Task description:
Repeat the text of every entry below word for word, line by line, with nothing changed.

Supplied records:
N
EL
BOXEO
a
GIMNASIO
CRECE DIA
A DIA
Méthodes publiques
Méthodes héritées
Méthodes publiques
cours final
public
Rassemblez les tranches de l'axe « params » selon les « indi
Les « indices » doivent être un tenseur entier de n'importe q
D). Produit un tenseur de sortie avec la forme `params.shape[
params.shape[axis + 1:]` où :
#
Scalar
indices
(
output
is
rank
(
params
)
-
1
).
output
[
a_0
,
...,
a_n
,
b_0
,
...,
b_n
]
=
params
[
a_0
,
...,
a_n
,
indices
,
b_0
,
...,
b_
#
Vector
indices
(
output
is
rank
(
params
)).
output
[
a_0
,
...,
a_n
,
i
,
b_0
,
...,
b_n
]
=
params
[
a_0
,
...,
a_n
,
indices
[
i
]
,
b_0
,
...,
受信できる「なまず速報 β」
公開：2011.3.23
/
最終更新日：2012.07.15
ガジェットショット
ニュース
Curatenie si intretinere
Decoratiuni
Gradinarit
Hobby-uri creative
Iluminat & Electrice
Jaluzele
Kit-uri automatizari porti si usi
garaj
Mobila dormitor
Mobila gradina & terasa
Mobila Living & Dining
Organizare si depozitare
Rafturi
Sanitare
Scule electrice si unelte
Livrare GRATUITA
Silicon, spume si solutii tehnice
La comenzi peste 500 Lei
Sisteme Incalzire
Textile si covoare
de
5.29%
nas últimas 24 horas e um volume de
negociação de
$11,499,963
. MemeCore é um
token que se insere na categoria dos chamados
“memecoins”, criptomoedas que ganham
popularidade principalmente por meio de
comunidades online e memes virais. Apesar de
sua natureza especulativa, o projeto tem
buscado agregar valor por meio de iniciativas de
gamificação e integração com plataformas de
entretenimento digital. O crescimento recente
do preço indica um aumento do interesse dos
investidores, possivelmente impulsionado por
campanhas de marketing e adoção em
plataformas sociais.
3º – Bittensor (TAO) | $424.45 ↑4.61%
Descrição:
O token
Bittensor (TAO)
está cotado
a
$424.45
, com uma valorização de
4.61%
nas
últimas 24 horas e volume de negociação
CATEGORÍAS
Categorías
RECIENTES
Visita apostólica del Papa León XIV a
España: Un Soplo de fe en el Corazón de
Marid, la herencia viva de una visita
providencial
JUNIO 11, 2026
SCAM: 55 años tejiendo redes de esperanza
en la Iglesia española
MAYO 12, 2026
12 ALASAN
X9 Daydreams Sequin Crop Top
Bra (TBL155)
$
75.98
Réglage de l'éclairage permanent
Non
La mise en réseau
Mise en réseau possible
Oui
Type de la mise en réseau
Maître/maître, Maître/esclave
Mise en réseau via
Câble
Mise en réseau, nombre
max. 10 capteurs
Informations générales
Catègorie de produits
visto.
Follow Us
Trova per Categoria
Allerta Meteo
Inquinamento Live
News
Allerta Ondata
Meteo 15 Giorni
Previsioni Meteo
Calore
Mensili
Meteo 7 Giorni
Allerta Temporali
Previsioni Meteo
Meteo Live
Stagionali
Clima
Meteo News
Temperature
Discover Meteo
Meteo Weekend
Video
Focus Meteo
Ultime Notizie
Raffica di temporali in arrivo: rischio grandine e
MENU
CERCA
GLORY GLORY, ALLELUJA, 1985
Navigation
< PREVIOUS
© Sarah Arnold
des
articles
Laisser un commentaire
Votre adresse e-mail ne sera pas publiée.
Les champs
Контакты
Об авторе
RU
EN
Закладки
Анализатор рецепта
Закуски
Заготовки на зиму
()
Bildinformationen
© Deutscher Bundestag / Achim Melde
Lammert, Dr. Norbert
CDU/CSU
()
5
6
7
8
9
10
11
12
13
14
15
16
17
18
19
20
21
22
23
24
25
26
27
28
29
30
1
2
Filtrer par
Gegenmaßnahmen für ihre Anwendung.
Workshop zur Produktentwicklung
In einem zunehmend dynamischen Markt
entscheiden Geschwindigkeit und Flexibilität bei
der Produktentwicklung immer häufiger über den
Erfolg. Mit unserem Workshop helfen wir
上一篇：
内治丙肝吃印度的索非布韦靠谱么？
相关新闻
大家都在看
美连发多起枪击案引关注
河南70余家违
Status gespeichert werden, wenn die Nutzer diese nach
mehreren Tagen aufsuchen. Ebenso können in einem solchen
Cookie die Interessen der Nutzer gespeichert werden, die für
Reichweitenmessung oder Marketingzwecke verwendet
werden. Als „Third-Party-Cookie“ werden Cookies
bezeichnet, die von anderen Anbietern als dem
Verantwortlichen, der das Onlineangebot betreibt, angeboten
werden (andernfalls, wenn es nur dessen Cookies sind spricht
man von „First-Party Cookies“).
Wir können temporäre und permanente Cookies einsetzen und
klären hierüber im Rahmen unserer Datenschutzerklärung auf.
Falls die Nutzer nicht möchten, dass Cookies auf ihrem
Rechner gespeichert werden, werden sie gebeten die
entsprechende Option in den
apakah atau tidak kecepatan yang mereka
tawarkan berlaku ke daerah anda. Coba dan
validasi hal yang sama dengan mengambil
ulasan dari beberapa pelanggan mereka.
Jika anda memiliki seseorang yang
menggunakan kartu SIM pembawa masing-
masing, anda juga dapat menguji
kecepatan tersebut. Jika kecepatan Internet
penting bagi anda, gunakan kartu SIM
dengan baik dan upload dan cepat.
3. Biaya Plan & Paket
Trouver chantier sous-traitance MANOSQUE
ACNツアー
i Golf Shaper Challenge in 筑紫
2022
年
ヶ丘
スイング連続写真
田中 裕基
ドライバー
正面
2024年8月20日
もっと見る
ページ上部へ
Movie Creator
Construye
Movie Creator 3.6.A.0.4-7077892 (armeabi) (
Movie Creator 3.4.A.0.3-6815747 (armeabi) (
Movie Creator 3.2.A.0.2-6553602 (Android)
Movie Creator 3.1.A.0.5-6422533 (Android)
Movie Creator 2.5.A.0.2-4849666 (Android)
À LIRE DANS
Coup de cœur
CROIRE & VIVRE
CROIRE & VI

Finished exercise:
N
EL
BOXEO
a
GIMNASIO
CRECE DIA
A DIA
Méthodes publiques
Méthodes héritées
Méthodes publiques
cours final
public
Rassemblez les tranches de l'axe « params » selon les « indi
Les « indices » doivent être un tenseur entier de n'importe q
D). Produit un tenseur de sortie avec la forme `params.shape[
params.shape[axis + 1:]` où :
#
Scalar
indices
(
output
is
rank
(
params
)
-
1
).
output
[
a_0
,
...,
a_n
,
b_0
,
...,
b_n
]
=
params
[
a_0
,
...,
a_n
,
indices
,
b_0
,
...,
b_
#
Vector
indices
(
output
is
rank
(
params
)).
output
[
a_0
,
...,
a_n
,
i
,
b_0
,
...,
b_n
]
=
params
[
a_0
,
...,
a_n
,
indices
[
i
]
,
b_0
,
...,
受信できる「なまず速報 β」
公開：2011.3.23
/
最終更新日：2012.07.15
ガジェットショット
ニュース
Curatenie si intretinere
Decoratiuni
Gradinarit
Hobby-uri creative
Iluminat & Electrice
Jaluzele
Kit-uri automatizari porti si usi
garaj
Mobila dormitor
Mobila gradina & terasa
Mobila Living & Dining
Organizare si depozitare
Rafturi
Sanitare
Scule electrice si unelte
Livrare GRATUITA
Silicon, spume si solutii tehnice
La comenzi peste 500 Lei
Sisteme Incalzire
Textile si covoare
de
5.29%
nas últimas 24 horas e um volume de
negociação de
$11,499,963
. MemeCore é um
token que se insere na categoria dos chamados
“memecoins”, criptomoedas que ganham
popularidade principalmente por meio de
comunidades online e memes virais. Apesar de
sua natureza especulativa, o projeto tem
buscado agregar valor por meio de iniciativas de
gamificação e integração com plataformas de
entretenimento digital. O crescimento recente
do preço indica um aumento do interesse dos
investidores, possivelmente impulsionado por
campanhas de marketing e adoção em
plataformas sociais.
3º – Bittensor (TAO) | $424.45 ↑4.61%
Descrição:
O token
Bittensor (TAO)
está cotado
a
$424.45
, com uma valorização de
4.61%
nas
últimas 24 horas e volume de negociação
CATEGORÍAS
Categorías
RECIENTES
Visita apostólica del Papa León XIV a
España: Un Soplo de fe en el Corazón de
Marid, la herencia viva de una visita
providencial
JUNIO 11, 2026
SCAM: 55 años tejiendo redes de esperanza
en la Iglesia española
MAYO 12, 2026
12 ALASAN
X9 Daydreams Sequin Crop Top
Bra (TBL155)
$
75.98
Réglage de l'éclairage permanent
Non
La mise en réseau
Mise en réseau possible
Oui
Type de la mise en réseau
Maître/maître, Maître/esclave
Mise en réseau via
Câble
Mise en réseau, nombre
max. 10 capteurs
Informations générales
Catègorie de produits
visto.
Follow Us
Trova per Categoria
Allerta Meteo
Inquinamento Live
News
Allerta Ondata
Meteo 15 Giorni
Previsioni Meteo
Calore
Mensili
Meteo 7 Giorni
Allerta Temporali
Previsioni Meteo
Meteo Live
Stagionali
Clima
Meteo News
Temperature
Discover Meteo
Meteo Weekend
Video
Focus Meteo
Ultime Notizie
Raffica di temporali in arrivo: rischio grandine e
MENU
CERCA
GLORY GLORY, ALLELUJA, 1985
Navigation
< PREVIOUS
© Sarah Arnold
des
articles
Laisser un commentaire
Votre adresse e-mail ne sera pas publiée.
Les champs
Контакты
Об авторе
RU
EN
Закладки
Анализатор рецепта
Закуски
Заготовки на зиму
()
Bildinformationen
© Deutscher Bundestag / Achim Melde
Lammert, Dr. Norbert
CDU/CSU
()
5
6
7
8
9
10
11
12
13
14
15
16
17
18
19
20
21
22
23
24
25
26
27
28
29
30
1
2
Filtrer par
Gegenmaßnahmen für ihre Anwendung.
Workshop zur Produktentwicklung
In einem zunehmend dynamischen Markt
entscheiden Geschwindigkeit und Flexibilität bei
der Produktentwicklung immer häufiger über den
Erfolg. Mit unserem Workshop helfen wir
上一篇：
内治丙肝吃印度的索非布韦靠谱么？
相关新闻
大家都在看
美连发多起枪击案引关注
河南70余家违
Status gespeichert werden, wenn die Nutzer diese nach
mehreren Tagen aufsuchen. Ebenso können in einem solchen
Cookie die Interessen der Nutzer gespeichert werden, die für
Reichweitenmessung oder Marketingzwecke verwendet
werden. Als „Third-Party-Cookie“ werden Cookies
bezeichnet, die von anderen Anbietern als dem
Verantwortlichen, der das Onlineangebot betreibt, angeboten
werden (andernfalls, wenn es nur dessen Cookies sind spricht
man von „First-Party Cookies“).
Wir können temporäre und permanente Cookies einsetzen und
klären hierüber im Rahmen unserer Datenschutzerklärung auf.
Falls die Nutzer nicht möchten, dass Cookies auf ihrem
Rechner gespeichert werden, werden sie gebeten die
entsprechende Option in den
apakah atau tidak kecepatan yang mereka
tawarkan berlaku ke daerah anda. Coba dan
validasi hal yang sama dengan mengambil
ulasan dari beberapa pelanggan mereka.
Jika anda memiliki seseorang yang
menggunakan kartu SIM pembawa masing-
masing, anda juga dapat menguji
kecepatan tersebut. Jika kecepatan Internet
penting bagi anda, gunakan kartu SIM
dengan baik dan upload dan cepat.
3. Biaya Plan & Paket
Trouver chantier sous-traitance MANOSQUE
ACNツアー
i Golf Shaper Challenge in 筑紫
2022
年
ヶ丘
スイング連続写真
田中 裕基
ドライバー
正面
2024年8月20日
もっと見る
ページ上部へ
Movie Creator
Construye
Movie Creator 3.6.A.0.4-7077892 (armeabi) (
Movie Creator 3.4.A.0.3-6815747 (armeabi) (
Movie Creator 3.2.A.0.2-6553602 (Android)
Movie Creator 3.1.A.0.5-6422533 (Android)
Movie Creator 2.5.A.0.2-4849666 (Android)
À LIRE DANS
Coup de cœur
CROIRE & VIVRE
CROIRE & VI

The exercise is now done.